When it comes to investing in FANG stocks ETFs, there are 22 funds that trade in the U.S. with good exposure to these four companies along with other stocks, excluding leveraged and inverse funds and those with under $50 million in assets under management. The best performing FANG stocks ETF is the Invesco QQQ Trust (QQQ). Below, we'll look at the best 3 FANG stocks ETFs as measured by 1-year trailing total returns. Performance figures above are as of February 5, and all other data are from February 8.

Invesco QQQ Trust (QQQ)

  • 1-Year Trailing Total Return: 45.0%
  • Expense Ratio: 0.20%
  • Annual Dividend Yield: 0.53%
  • 3-Month Average Daily Volume: 31,076,686
  • Assets Under Management: $155.7 billion
  • Inception Date: March 10, 1999
  • Issuer: Invesco

The Invesco QQQ Trust tracks the Nasdaq 100 Index, which includes 100 of the largest domestic and international non-financial companies listed on the Nasdaq in terms of market capitalization. QQQ is structured as a unit investment trust (UIT) which offers a fixed portfolio as redeemable units to investors. The top holdings for QQQ include Apple, Microsoft, and Amazon.

Vanguard Growth ETF (VUG)

  • 1-Year Trailing Total Return: 36.5%
  • Expense Ratio: 0.04%
  • Annual Dividend Yield: 0.64%
  • 3-Month Average Daily Volume: 830,948
  • Assets Under Management: $69.5 billion
  • Inception Date: January 30, 2004
  • Issuer: Vanguard

VUG is a large-cap growth fund with nearly 260 stocks that targets the CRSP US Large Cap Growth Index. The index offers exposure to hundreds of growth stocks across multiple sectors, although it skews toward technology companies. While growth stocks are higher-risk investments than some alternatives, they are typically favored for diversification, as part of a long-term investment strategy, or among investors seeking capital appreciation. The top holdings of VUG include Apple, Microsoft, and Amazon.

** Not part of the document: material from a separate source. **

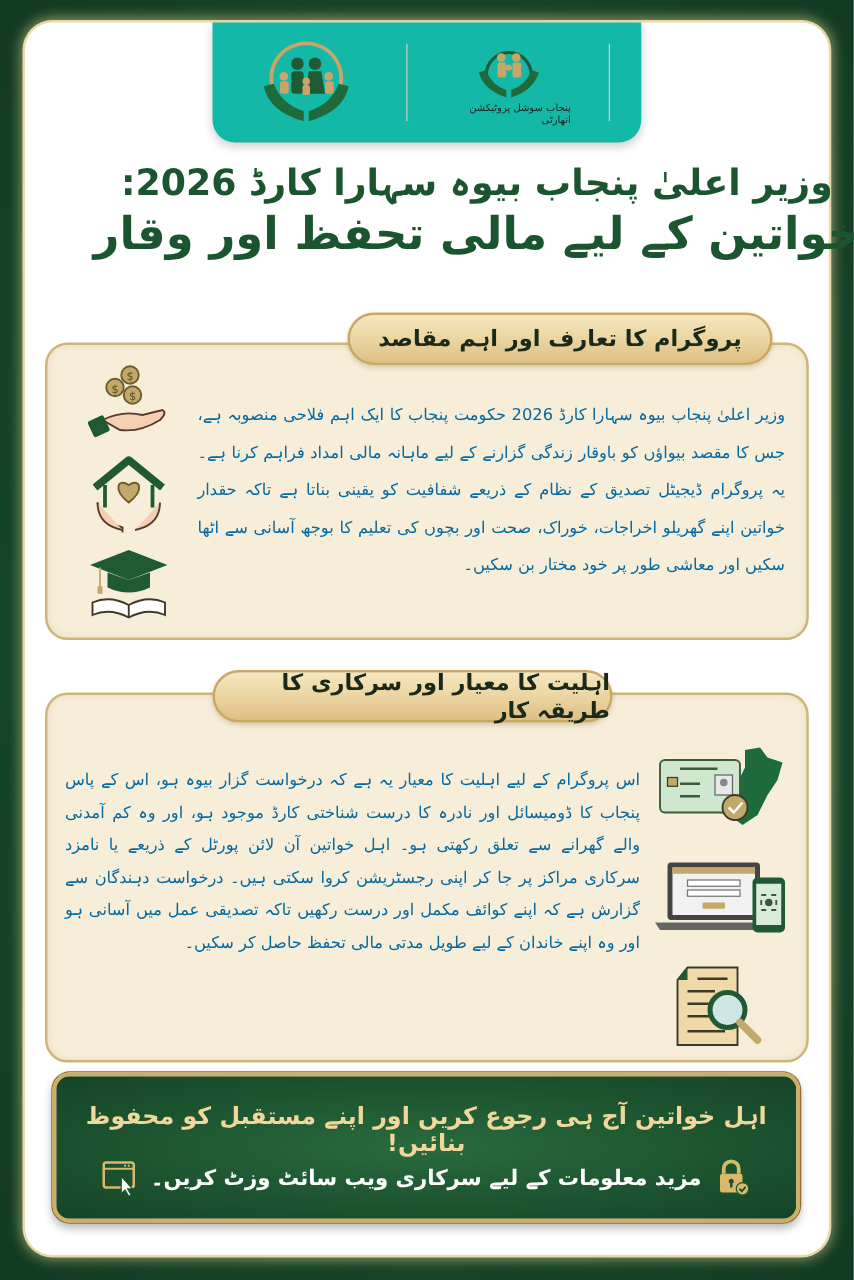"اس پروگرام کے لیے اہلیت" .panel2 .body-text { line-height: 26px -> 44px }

iShares Russell 1000 Growth ETF (IWF)

  • 1-Year Trailing Total Return: 35.2%
  • Expense Ratio: 0.19%
  • Annual Dividend Yield: 0.64%
  • 3-Month Average Daily Volume: 1,549,189
  • Assets Under Management: $64.6 billion
  • Inception Date: May 22, 2000
  • Issuer: iShares

IWF is a large-cap growth fund that tracks the Russell 1000 Growth Index, which is comprised of growth stocks across multiple sectors, though weighted toward technology. IWF has about 450 holdings. The fund may appeal to investors looking for long-term strategies, diversification, or capital appreciation. The top holdings of IWF include Apple, Microsoft, and Amazon.